_PROBLEM DETAILS_. Please retype every entry as written, and keep the pictures out.

_Records drawn from a dataset_.
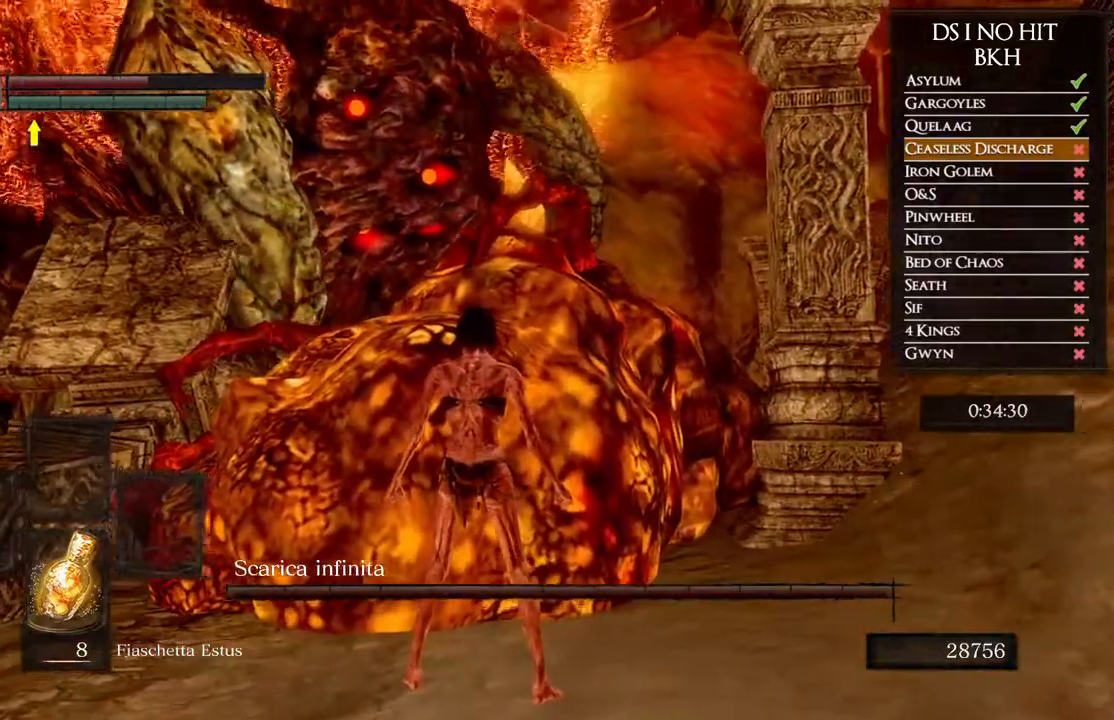
{"buttons": ["R1"], "left_stick": "center", "right_stick": "center", "events": [[217, "R1", "down"], [350, "R1", "up"], [400, "R1", "down"]]}
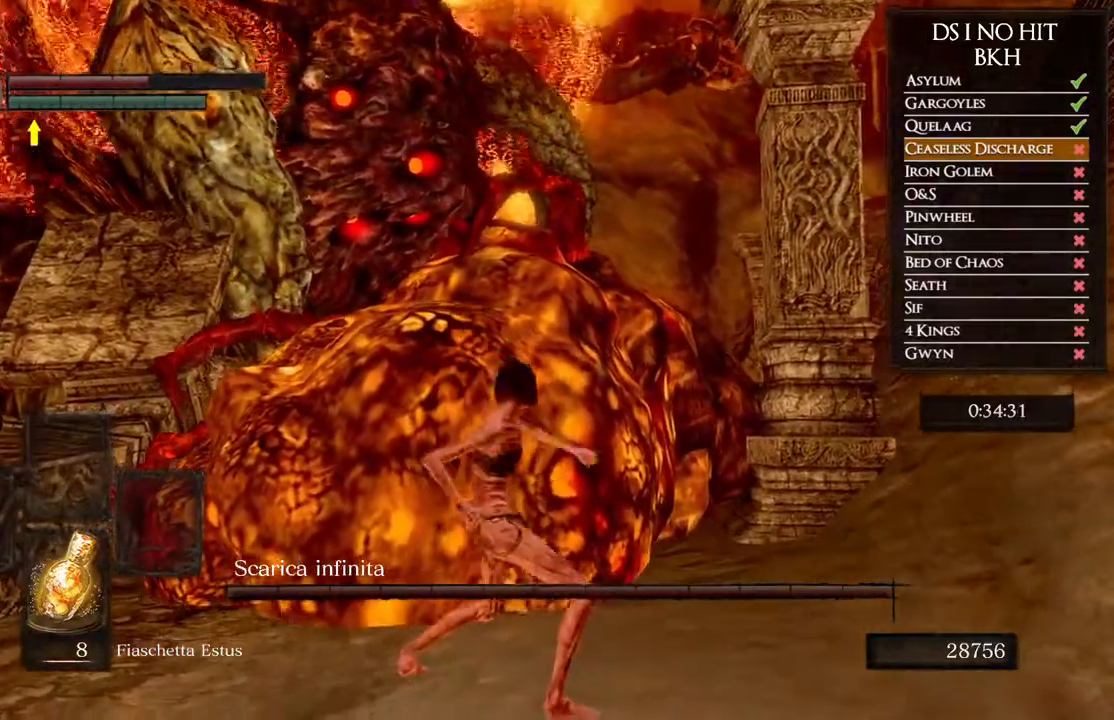
{"buttons": ["R1"], "left_stick": "center", "right_stick": "center", "events": [[17, "R1", "up"], [83, "R1", "down"], [200, "R1", "up"], [250, "R1", "down"], [383, "R1", "up"], [433, "R1", "down"]]}
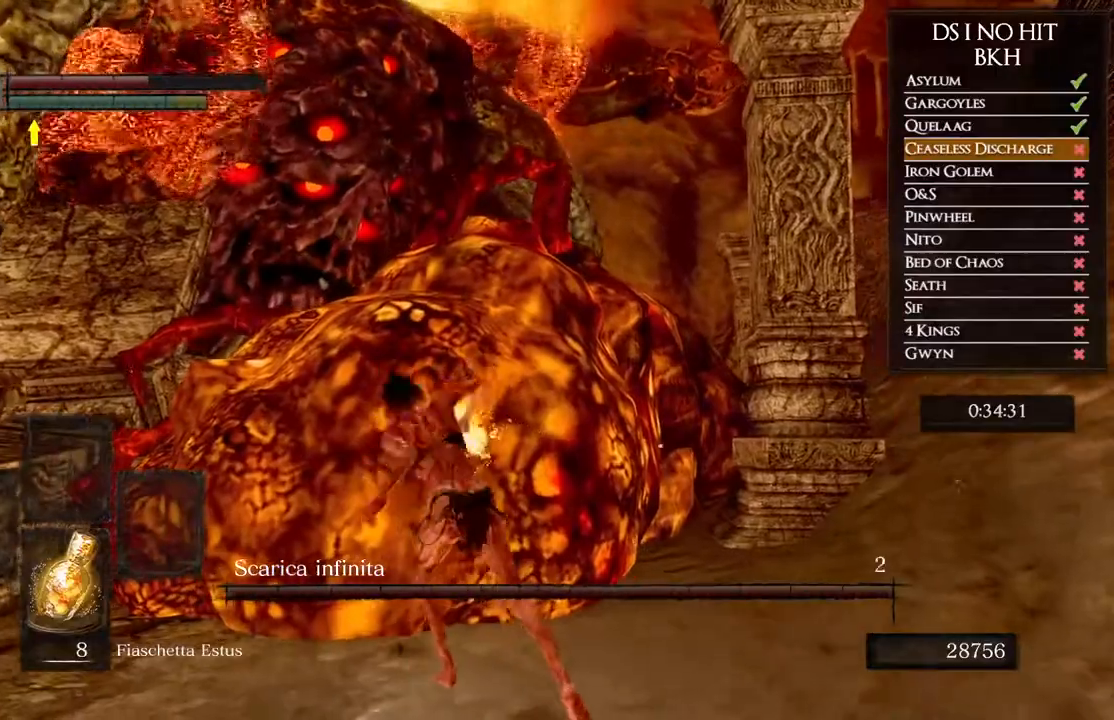
{"buttons": ["R1"], "left_stick": "up-left", "right_stick": "center", "events": [[67, "R1", "up"], [100, "R1", "down"], [233, "R1", "up"], [300, "R1", "down"], [417, "R1", "up"], [483, "left_stick", "up-left"], [500, "R1", "down"]]}
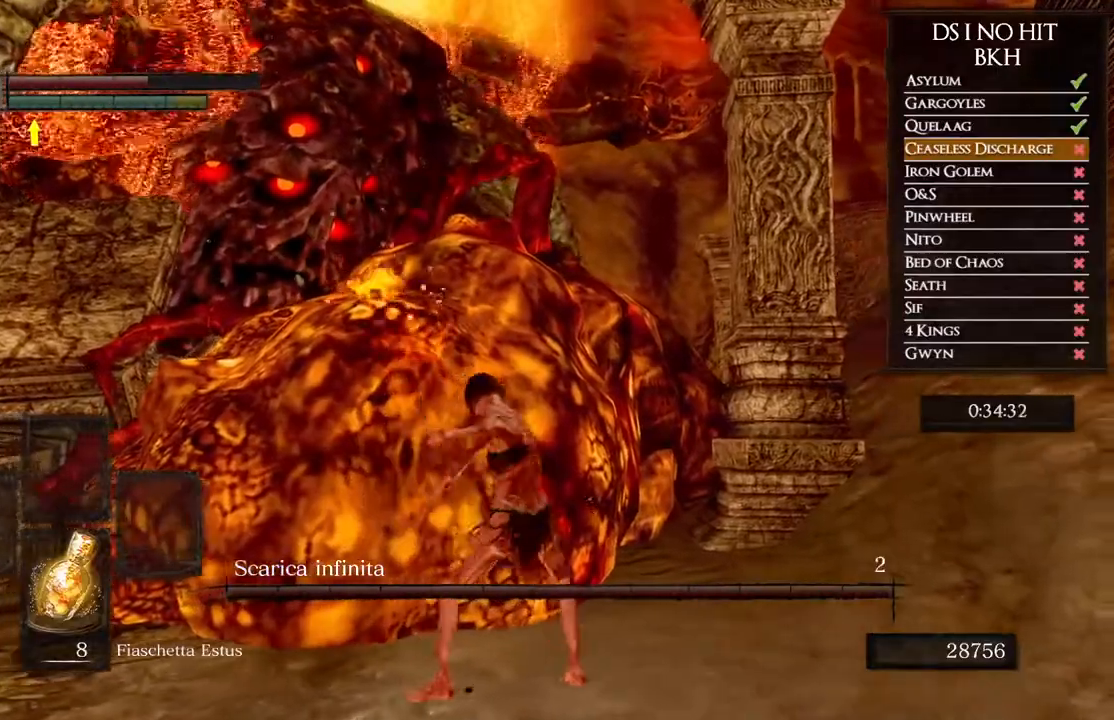
{"buttons": [], "left_stick": "up-left", "right_stick": "center", "events": [[100, "R1", "up"], [200, "R1", "down"], [300, "R1", "up"], [400, "R1", "down"], [500, "R1", "up"]]}
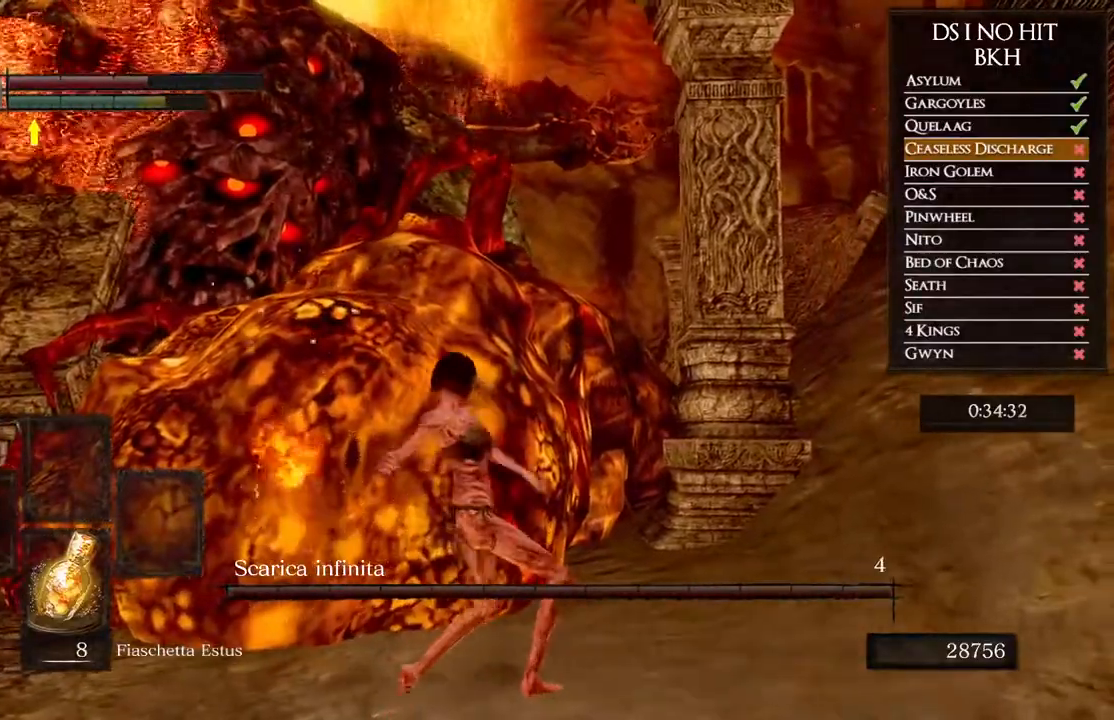
{"buttons": ["R1"], "left_stick": "up-left", "right_stick": "center", "events": [[67, "R1", "down"], [183, "R1", "up"], [267, "R1", "down"], [367, "R1", "up"], [450, "R1", "down"]]}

_ANSWER SECTION_.
{"buttons": ["R1"], "left_stick": "center", "right_stick": "center", "events": [[217, "R1", "down"], [350, "R1", "up"], [400, "R1", "down"]]}
{"buttons": ["R1"], "left_stick": "center", "right_stick": "center", "events": [[17, "R1", "up"], [83, "R1", "down"], [200, "R1", "up"], [250, "R1", "down"], [383, "R1", "up"], [433, "R1", "down"]]}
{"buttons": ["R1"], "left_stick": "up-left", "right_stick": "center", "events": [[67, "R1", "up"], [100, "R1", "down"], [233, "R1", "up"], [300, "R1", "down"], [417, "R1", "up"], [483, "left_stick", "up-left"], [500, "R1", "down"]]}
{"buttons": [], "left_stick": "up-left", "right_stick": "center", "events": [[100, "R1", "up"], [200, "R1", "down"], [300, "R1", "up"], [400, "R1", "down"], [500, "R1", "up"]]}
{"buttons": ["R1"], "left_stick": "up-left", "right_stick": "center", "events": [[67, "R1", "down"], [183, "R1", "up"], [267, "R1", "down"], [367, "R1", "up"], [450, "R1", "down"]]}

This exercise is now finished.